I never met him. We never corresponded. Yet he profoundly changed things for me. He’s a tech icon and a man who not only dared to dream, but dared to implement. The difference between Steve Jobs and everyone else was that he could deliver. Repeatedly. Not just small wins but deliver dramatic shifts in the way we thought about our everyday tools.
I think this sums up how profoundly he impacted the lives around us. How, through technology, he not only changed how we see things, but in this case, gave someone the basic ability to see.
First, I saw one of my beautiful salt lamps in its various shades of orange, another with its pink and rose colors, and the third kind in glowing pink and red. I was stunned.
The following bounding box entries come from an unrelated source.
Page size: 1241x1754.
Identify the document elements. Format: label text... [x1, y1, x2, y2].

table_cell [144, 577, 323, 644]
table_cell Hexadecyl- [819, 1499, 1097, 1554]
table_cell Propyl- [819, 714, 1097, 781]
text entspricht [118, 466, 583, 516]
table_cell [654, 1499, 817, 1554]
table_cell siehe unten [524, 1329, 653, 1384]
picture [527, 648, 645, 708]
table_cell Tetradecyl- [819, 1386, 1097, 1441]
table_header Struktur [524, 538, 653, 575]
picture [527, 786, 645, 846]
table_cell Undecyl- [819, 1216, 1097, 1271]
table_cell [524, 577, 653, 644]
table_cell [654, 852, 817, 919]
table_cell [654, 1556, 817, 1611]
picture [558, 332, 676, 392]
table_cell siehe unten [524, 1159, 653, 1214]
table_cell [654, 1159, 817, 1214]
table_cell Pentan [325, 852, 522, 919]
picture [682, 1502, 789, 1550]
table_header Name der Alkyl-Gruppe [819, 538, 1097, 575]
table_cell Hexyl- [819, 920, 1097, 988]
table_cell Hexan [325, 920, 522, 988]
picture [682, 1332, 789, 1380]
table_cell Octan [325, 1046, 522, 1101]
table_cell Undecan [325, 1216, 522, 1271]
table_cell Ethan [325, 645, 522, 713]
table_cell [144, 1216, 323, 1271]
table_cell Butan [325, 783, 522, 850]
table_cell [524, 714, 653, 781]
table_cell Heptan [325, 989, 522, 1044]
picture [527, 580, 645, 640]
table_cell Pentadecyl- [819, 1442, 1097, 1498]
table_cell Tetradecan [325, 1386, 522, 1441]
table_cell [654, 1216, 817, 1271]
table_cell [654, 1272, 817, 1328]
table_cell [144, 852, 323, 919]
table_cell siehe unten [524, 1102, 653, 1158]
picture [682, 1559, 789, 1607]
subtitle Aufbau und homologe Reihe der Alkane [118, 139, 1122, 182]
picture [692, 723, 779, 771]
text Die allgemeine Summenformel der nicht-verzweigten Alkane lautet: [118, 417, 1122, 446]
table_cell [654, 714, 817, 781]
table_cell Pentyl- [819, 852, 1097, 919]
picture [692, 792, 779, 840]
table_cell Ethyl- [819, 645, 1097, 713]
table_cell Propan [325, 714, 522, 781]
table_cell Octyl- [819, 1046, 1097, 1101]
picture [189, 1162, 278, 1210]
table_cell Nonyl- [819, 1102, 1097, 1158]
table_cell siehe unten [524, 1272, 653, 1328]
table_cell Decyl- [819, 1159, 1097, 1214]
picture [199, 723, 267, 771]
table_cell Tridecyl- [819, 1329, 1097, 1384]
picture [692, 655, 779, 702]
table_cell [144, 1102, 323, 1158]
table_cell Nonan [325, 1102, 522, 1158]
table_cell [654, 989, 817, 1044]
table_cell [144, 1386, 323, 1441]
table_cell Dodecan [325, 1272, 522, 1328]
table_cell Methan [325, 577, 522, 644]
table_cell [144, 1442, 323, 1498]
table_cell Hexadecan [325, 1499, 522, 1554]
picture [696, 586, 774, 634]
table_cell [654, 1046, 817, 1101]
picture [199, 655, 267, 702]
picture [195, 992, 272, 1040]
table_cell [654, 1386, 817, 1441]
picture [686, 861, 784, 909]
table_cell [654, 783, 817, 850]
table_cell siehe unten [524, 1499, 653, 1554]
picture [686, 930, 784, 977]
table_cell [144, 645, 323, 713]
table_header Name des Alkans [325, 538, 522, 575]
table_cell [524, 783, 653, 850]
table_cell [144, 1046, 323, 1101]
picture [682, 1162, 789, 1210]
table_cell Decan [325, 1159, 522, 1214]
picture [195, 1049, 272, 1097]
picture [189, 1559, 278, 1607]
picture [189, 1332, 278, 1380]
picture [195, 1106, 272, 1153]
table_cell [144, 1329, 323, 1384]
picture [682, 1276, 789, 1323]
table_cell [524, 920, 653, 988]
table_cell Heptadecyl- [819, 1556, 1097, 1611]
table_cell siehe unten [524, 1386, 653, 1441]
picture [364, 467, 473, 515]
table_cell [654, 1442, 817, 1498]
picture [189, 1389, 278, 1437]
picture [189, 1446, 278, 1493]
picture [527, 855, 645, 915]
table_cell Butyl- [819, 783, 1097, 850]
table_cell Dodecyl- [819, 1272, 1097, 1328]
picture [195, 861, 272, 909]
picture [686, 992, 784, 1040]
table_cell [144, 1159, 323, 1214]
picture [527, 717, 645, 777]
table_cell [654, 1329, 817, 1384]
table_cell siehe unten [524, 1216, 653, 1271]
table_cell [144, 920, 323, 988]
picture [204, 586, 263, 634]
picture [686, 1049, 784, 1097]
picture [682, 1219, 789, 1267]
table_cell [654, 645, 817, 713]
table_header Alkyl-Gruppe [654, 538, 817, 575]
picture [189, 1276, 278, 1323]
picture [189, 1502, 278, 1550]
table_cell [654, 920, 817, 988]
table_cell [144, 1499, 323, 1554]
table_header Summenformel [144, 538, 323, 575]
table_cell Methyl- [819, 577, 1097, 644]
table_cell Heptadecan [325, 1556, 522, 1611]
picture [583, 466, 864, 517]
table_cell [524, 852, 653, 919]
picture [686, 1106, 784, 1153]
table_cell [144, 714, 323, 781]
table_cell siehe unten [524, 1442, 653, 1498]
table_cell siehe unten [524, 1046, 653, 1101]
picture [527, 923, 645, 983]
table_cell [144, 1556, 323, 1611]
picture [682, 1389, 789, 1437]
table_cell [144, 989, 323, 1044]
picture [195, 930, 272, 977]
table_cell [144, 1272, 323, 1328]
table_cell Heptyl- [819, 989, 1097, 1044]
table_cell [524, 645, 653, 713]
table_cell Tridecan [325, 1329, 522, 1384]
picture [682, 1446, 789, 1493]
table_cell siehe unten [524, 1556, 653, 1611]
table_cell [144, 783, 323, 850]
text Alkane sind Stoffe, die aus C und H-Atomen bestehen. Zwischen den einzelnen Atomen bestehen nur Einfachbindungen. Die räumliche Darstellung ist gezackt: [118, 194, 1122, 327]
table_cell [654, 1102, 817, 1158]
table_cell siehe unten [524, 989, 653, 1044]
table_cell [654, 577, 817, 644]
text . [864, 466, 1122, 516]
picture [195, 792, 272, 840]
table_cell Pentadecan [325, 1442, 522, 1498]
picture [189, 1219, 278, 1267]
The next day, I went outside. I looked at the sky. I heard colors such as “Horizon,” “Outer Space,” and many shades of blue and gray. I used color cues to find my pumpkin plants, by looking for the green among the brown and stone. I spent ten minutes looking at my pumpkin plants, with their leaves of green and lemon-ginger. I then roamed my yard, and saw a blue flower. I then found the brown shed, and returned to the gray house. My mind felt blown. I watched the sun set, listening to the colors change as the sky darkened. The next night, I had a conversation with mom about how the sky looked bluer tonight. Since I can see some light and color, I think hearing the color names can help nudge my perception, and enhance my visual experience.
I have seen a lot of technology for the blind, and I can safely say that the iPhone represents the most revolutionary thing to happen to the blind for at least the last ten years. Fifteen or twenty years brings us back to the Braille ‘n Speak, which I loved in the same way, so have a hard time choosing the greater. In my more excitable moments, I consider the iPhone as the greatest thing to have ever happened to the blind. The touchpad offers the familiar next/previous motion which the blind need, since speech offers one-dimensional output. Adding the ability to touch anywhere on the screen and hear it adds a whole other dimension, literally. For the first time, the blind can actually get spatial information about something. In the store, mom could say “Try that button” and I could. Blind people know what I mean. How many times has a sighted person said “I see an icon at the top of the screen?” For the first time, that actually means something.
It’s rare that a man such as Steve Jobs is around. Imagine if every industry had a dominant force like him; imagine what the automotive sector would look like, finance, energy, agriculture, even government…
He inspired a generation and I hope that flame he kept burns bright with those he touched and is passed down. As Steve quoted during the Stanford commencement: “Stay hungry, stay foolish.”